In the shade of the pines and eucalyptus trees, a young rider wraps himself in his “jard”, a large white sheet, before mounting a horse for racing.
In Zawiya, a city located 45 kilometers west of Tripoli, horse racing plays a central part in the lives of the people here.
These races are held every Friday, which is a non-working day in the country .
The horse races allows Libyans to forget the daily violence and chaos associated with the country all be it for a couple of hours.
Hussein al-Marmouri, horse rider
“I like the traditional riding, it has been my passion since childhood. This sport was practiced by our parents and grandparents. I hope that the general public will practice it too. “
Ali al-Hadi, horse rider
“Horseback riding is in our blood, our children and the whole family love it.”

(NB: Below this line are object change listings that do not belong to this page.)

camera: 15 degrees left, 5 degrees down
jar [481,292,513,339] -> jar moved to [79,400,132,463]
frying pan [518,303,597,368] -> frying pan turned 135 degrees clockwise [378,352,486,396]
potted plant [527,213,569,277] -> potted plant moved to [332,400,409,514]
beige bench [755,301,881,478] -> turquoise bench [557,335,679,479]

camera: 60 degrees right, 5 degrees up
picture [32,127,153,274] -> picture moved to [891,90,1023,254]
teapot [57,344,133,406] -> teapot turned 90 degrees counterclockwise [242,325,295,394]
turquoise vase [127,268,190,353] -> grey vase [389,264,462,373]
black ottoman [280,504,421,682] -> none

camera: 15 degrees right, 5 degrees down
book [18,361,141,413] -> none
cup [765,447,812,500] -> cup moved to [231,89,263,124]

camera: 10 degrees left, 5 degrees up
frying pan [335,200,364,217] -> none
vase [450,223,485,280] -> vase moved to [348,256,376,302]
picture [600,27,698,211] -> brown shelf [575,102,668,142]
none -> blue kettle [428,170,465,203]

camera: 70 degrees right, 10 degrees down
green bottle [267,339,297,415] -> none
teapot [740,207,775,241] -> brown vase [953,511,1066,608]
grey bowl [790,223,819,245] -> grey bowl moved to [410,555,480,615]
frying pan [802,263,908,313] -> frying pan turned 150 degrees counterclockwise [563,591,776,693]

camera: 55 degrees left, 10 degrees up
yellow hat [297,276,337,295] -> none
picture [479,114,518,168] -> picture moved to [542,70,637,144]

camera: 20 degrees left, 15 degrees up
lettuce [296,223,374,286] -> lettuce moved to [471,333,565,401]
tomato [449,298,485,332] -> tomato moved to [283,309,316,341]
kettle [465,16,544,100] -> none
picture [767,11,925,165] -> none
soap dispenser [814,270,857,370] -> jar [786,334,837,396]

Their passion for the sport defies the insecurity and the risks involved in travelling hundreds of kilometers with their horses.
The atmosphere at the racing ground is very evident which attracts the young and old.
These horsemen mount their horses in shiny dresses adorned with shimmering ornaments, including traditional Libyan saddles.
The popularity of these races have helped to boost the local craft industry that manufactures the saddles and adorable ornaments, a feat in a country where violence has shut down many businesses.
“In the past, they were used by our ancestors during the Italian invasion, they fought on horseback and had special stools. Then, the stools evolved and were used in celebrations, events and parties. “ Ibrahim Sueidan, manufacturer of traditional saddles
Combining leather, velvet and felt, these “jewels” of Libyan craftsmanship are embroidered with silver plates.
The price of a saddle also depends on the percentage of silver used for decoration, artisans use more and more copper and aluminum in an attempt to limit costs.
Despite this surge in prices, demand for these stools has not weakened.